• **SUPPLIED RECORDS**:
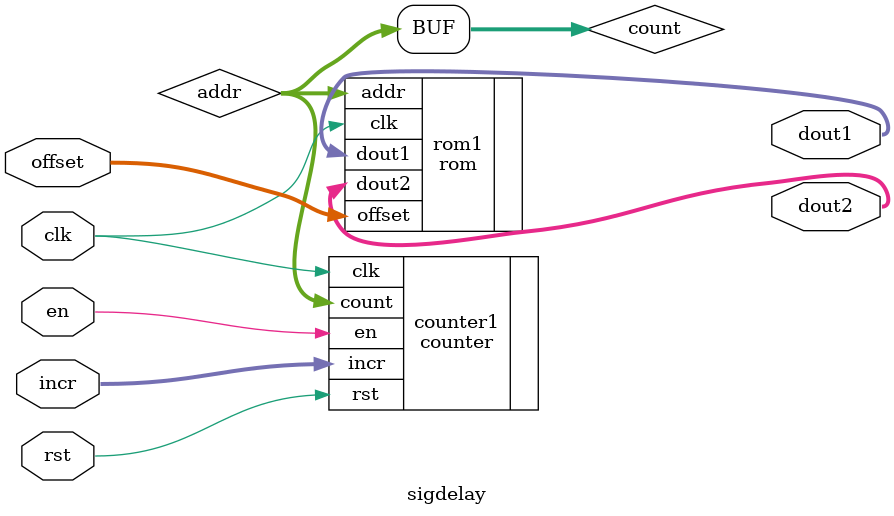
<source format=sv>
module sigdelay #(
    parameter ADDRESS_WIDTH = 9,
    parameter DATA_WIDTH = 8
) (
    input logic clk,
    input logic rst,
    input logic en,
    input logic [ADDRESS_WIDTH-1:0] incr,
    input logic [ADDRESS_WIDTH-1:0] offset,
    output logic [DATA_WIDTH-1:0] dout1,
    output logic [DATA_WIDTH-1:0] dout2
);

logic [ADDRESS_WIDTH-1:0] count;
logic [ADDRESS_WIDTH-1:0] addr;

assign addr = count;

rom #(
    .ADDRESS_WIDTH(ADDRESS_WIDTH),
    .DATA_WIDTH(DATA_WIDTH)
) rom1 (
    .clk(clk),
    .addr(addr),
    .dout1(dout1),
    .dout2(dout2),
    .offset(offset)
);

counter #(
    .WIDTH(ADDRESS_WIDTH)
) counter1 (
    .clk(clk),
    .rst(rst),
    .en(en),
    .incr(incr),
    .count(count)
);

    
endmodule


</source>
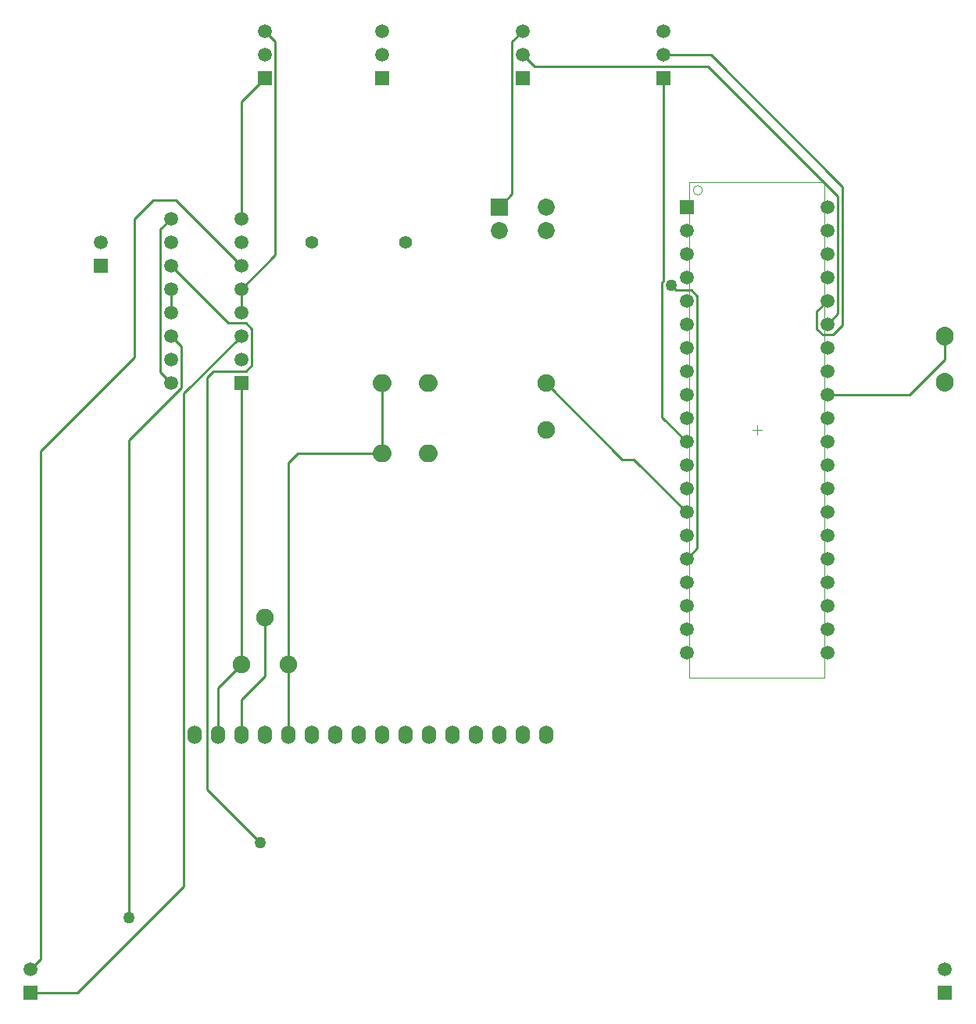
<source format=gtl>
G04*
G04 #@! TF.GenerationSoftware,Altium Limited,Altium Designer,22.0.2 (36)*
G04*
G04 Layer_Physical_Order=1*
G04 Layer_Color=255*
%FSLAX25Y25*%
%MOIN*%
G70*
G04*
G04 #@! TF.SameCoordinates,814A3CDE-6894-4AC5-8A30-7A96F4401CB6*
G04*
G04*
G04 #@! TF.FilePolarity,Positive*
G04*
G01*
G75*
%ADD14C,0.01000*%
%ADD16C,0.00394*%
%ADD30R,0.05906X0.05906*%
%ADD31C,0.05906*%
%ADD32R,0.05906X0.05906*%
%ADD33O,0.07500X0.08000*%
%ADD34O,0.06000X0.08000*%
%ADD35O,0.08000X0.07500*%
%ADD36C,0.07500*%
%ADD37C,0.05906*%
%ADD38R,0.05906X0.05906*%
%ADD39C,0.05512*%
%ADD40C,0.07284*%
%ADD41R,0.07284X0.07284*%
%ADD42C,0.05000*%
D14*
X620000Y415000D02*
X624500Y419500D01*
Y469500D01*
X569000Y525000D02*
X624500Y469500D01*
X495000Y525000D02*
X569000D01*
X490000Y530000D02*
X495000Y525000D01*
X550000Y530000D02*
X570300D01*
X626500Y473800D01*
Y414700D02*
Y473800D01*
X622300Y410500D02*
X626500Y414700D01*
X618000Y410500D02*
X622300D01*
X615500Y413000D02*
X618000Y410500D01*
X615500Y413000D02*
Y420500D01*
X620000Y425000D01*
X370000Y240000D02*
Y255000D01*
X380000Y265000D01*
Y290000D01*
X280000Y130000D02*
X300200D01*
X345500Y175300D01*
Y385500D01*
X370000Y410000D01*
X280000Y140000D02*
X284300Y144300D01*
Y360900D01*
X324500Y401100D01*
Y459900D01*
X332600Y468000D01*
X342000D01*
X370000Y440000D01*
X322000Y162000D02*
Y365500D01*
X344500Y388000D01*
Y405500D01*
X340000Y410000D02*
X344500Y405500D01*
X360000Y240000D02*
Y260000D01*
X370000Y270000D01*
Y460000D02*
Y510000D01*
X380000Y520000D01*
X620000Y385000D02*
X655000D01*
X670000Y400000D01*
Y410000D01*
X537600Y357400D02*
X560000Y335000D01*
X532600Y357400D02*
X537600D01*
X500000Y390000D02*
X532600Y357400D01*
X549547Y375453D02*
X560000Y365000D01*
X549547Y375453D02*
Y432847D01*
X550000Y433300D01*
Y520000D01*
X560000Y315000D02*
X564500Y319500D01*
Y427100D01*
X562000Y429600D02*
X564500Y427100D01*
X555500Y429600D02*
X562000D01*
X553600Y431500D02*
X555500Y429600D01*
X340000Y440000D02*
X364500Y415500D01*
X372000D01*
X374500Y413000D01*
Y397500D02*
Y413000D01*
X372000Y395000D02*
X374500Y397500D01*
X358200Y395000D02*
X372000D01*
X355500Y392300D02*
X358200Y395000D01*
X355500Y216500D02*
Y392300D01*
Y216500D02*
X378000Y194000D01*
X390000Y270000D02*
Y356000D01*
X394000Y360000D01*
X430000D01*
X485500Y535500D02*
X490000Y540000D01*
X485500Y470500D02*
Y535500D01*
X480000Y465000D02*
X485500Y470500D01*
X380000Y540000D02*
X384500Y535500D01*
Y444500D02*
Y535500D01*
X370000Y430000D02*
X384500Y444500D01*
X335500Y455500D02*
X340000Y460000D01*
X335500Y394500D02*
Y455500D01*
Y394500D02*
X340000Y390000D01*
X390000Y240000D02*
Y270000D01*
X430000Y360000D02*
Y390000D01*
X340000Y420000D02*
Y430000D01*
X370000Y420000D02*
Y430000D01*
Y270000D02*
Y390000D01*
D16*
X566772Y472165D02*
G03*
X566772Y472165I-1969J0D01*
G01*
X561260Y264291D02*
Y475709D01*
X618740Y264291D02*
Y475709D01*
X561260D02*
X618740D01*
X561260Y264291D02*
X618740D01*
X588032Y370000D02*
X591969D01*
X590000Y368032D02*
Y371969D01*
D30*
X380000Y520000D02*
D03*
X430000D02*
D03*
X490000D02*
D03*
X550000D02*
D03*
X280000Y130000D02*
D03*
X670000D02*
D03*
X310000Y440000D02*
D03*
D31*
X380000Y530000D02*
D03*
Y540000D02*
D03*
X430000Y530000D02*
D03*
Y540000D02*
D03*
X490000Y530000D02*
D03*
Y540000D02*
D03*
X550000Y530000D02*
D03*
Y540000D02*
D03*
X560000Y455000D02*
D03*
Y445000D02*
D03*
Y435000D02*
D03*
Y425000D02*
D03*
Y415000D02*
D03*
Y405000D02*
D03*
Y395000D02*
D03*
Y385000D02*
D03*
Y375000D02*
D03*
Y365000D02*
D03*
Y355000D02*
D03*
Y345000D02*
D03*
Y335000D02*
D03*
Y325000D02*
D03*
Y315000D02*
D03*
Y305000D02*
D03*
Y295000D02*
D03*
Y285000D02*
D03*
Y275000D02*
D03*
X620000Y465000D02*
D03*
Y455000D02*
D03*
Y445000D02*
D03*
Y435000D02*
D03*
Y425000D02*
D03*
Y415000D02*
D03*
Y405000D02*
D03*
Y395000D02*
D03*
Y385000D02*
D03*
Y375000D02*
D03*
Y365000D02*
D03*
Y355000D02*
D03*
Y345000D02*
D03*
Y335000D02*
D03*
Y325000D02*
D03*
Y315000D02*
D03*
Y305000D02*
D03*
Y295000D02*
D03*
Y285000D02*
D03*
Y275000D02*
D03*
X280000Y140000D02*
D03*
X670000D02*
D03*
X310000Y450000D02*
D03*
D32*
X560000Y465000D02*
D03*
D33*
X670000Y410000D02*
D03*
Y390315D02*
D03*
D34*
X400000Y240000D02*
D03*
X410000D02*
D03*
X420000D02*
D03*
X390000D02*
D03*
X360000D02*
D03*
X370000D02*
D03*
X380000D02*
D03*
X430000D02*
D03*
X480000D02*
D03*
X490000D02*
D03*
X500000D02*
D03*
X470000D02*
D03*
X440000D02*
D03*
X450000D02*
D03*
X460000D02*
D03*
X350000D02*
D03*
D35*
X430000Y390000D02*
D03*
X449685D02*
D03*
X430000Y360000D02*
D03*
X449685D02*
D03*
D36*
X500000Y370000D02*
D03*
Y390000D02*
D03*
X390000Y270000D02*
D03*
X380000Y290000D02*
D03*
X370000Y270000D02*
D03*
D37*
X340000Y460000D02*
D03*
Y450000D02*
D03*
Y440000D02*
D03*
Y430000D02*
D03*
Y420000D02*
D03*
Y410000D02*
D03*
Y400000D02*
D03*
Y390000D02*
D03*
X370000Y460000D02*
D03*
Y450000D02*
D03*
Y440000D02*
D03*
Y430000D02*
D03*
Y420000D02*
D03*
Y410000D02*
D03*
Y400000D02*
D03*
D38*
Y390000D02*
D03*
D39*
X400000Y450000D02*
D03*
X440000D02*
D03*
D40*
X480000Y455000D02*
D03*
X500000D02*
D03*
Y465000D02*
D03*
D41*
X480000D02*
D03*
D42*
X322000Y162000D02*
D03*
X553600Y431500D02*
D03*
X378000Y194000D02*
D03*
M02*

</source>
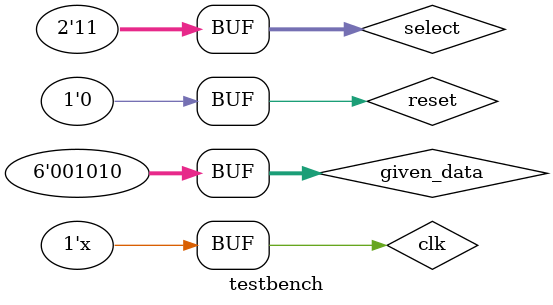
<source format=v>
`timescale 1ns/1ps
module testbench;

    // Testbench signals
    reg clk;
    reg reset;
    reg [1:0] select;
    reg [5:0] given_data;
    wire [5:0] Result;

    // Instantiate DUT
    item DUT (
        .clk(clk),
        .reset(reset),
        .select(select),
        .given_data(given_data),
        .Result(Result)
    );

    // Clock generation: 10ns period
    always #5 clk = ~clk;

    initial begin
        // Initialize signals
        clk = 1;
        reset = 1;
        
             // Apply reset
        #100 reset = 0;
        select = 2'b00;
        given_data = 6'd0;
   

        // -------------------------------
        // 1. Select item type (pen, cost=2)
        // -------------------------------
        #200 
        select = 2'b01;   // itemtype_select
        given_data = 6'd0;  // select itemtype[0] = pen
        // -------------------------------
        // 2. Enter quantity (3 pens)
        // -------------------------------
        #200 select = 2'b10;   // itemno_select
            given_data = 6'd3; // quantity = 3


        // -------------------------------
        // 3. Make payment
        // -------------------------------
        #200 select = 2'b11;   // payment
            given_data = 6'd6; // paying 6

        // -------------------------------
        // 4. Select another item (gum, cost=5)
        // -------------------------------
        #200 select = 2'b01;
            given_data = 6'd7; // gum


        #200 select = 2'b10;
            given_data = 6'd2; // 2 gums

        #200 select = 2'b11;
            given_data = 6'd10; // pay 10
        #200;

        // Finish simulation
     
    end

    // Monitor outputs
    initial begin
        $monitor("Time=%0t | Reset=%b | Select=%b | Data=%d | Result=%d",
                  $time, reset, select, given_data, Result);
    end

endmodule

</source>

• **TASK**:
Your answer should consist of the lines from the line with "Y260000D01*" to the line with "X485500Y535500D02*" above, repeated exactly, both ends included.

• **RESULT OF THE EXERCISE**:
Y260000D01*
X370000Y270000D01*
Y460000D02*
Y510000D01*
X380000Y520000D01*
X620000Y385000D02*
X655000D01*
X670000Y400000D01*
Y410000D01*
X537600Y357400D02*
X560000Y335000D01*
X532600Y357400D02*
X537600D01*
X500000Y390000D02*
X532600Y357400D01*
X549547Y375453D02*
X560000Y365000D01*
X549547Y375453D02*
Y432847D01*
X550000Y433300D01*
Y520000D01*
X560000Y315000D02*
X564500Y319500D01*
Y427100D01*
X562000Y429600D02*
X564500Y427100D01*
X555500Y429600D02*
X562000D01*
X553600Y431500D02*
X555500Y429600D01*
X340000Y440000D02*
X364500Y415500D01*
X372000D01*
X374500Y413000D01*
Y397500D02*
Y413000D01*
X372000Y395000D02*
X374500Y397500D01*
X358200Y395000D02*
X372000D01*
X355500Y392300D02*
X358200Y395000D01*
X355500Y216500D02*
Y392300D01*
Y216500D02*
X378000Y194000D01*
X390000Y270000D02*
Y356000D01*
X394000Y360000D01*
X430000D01*
X485500Y535500D02*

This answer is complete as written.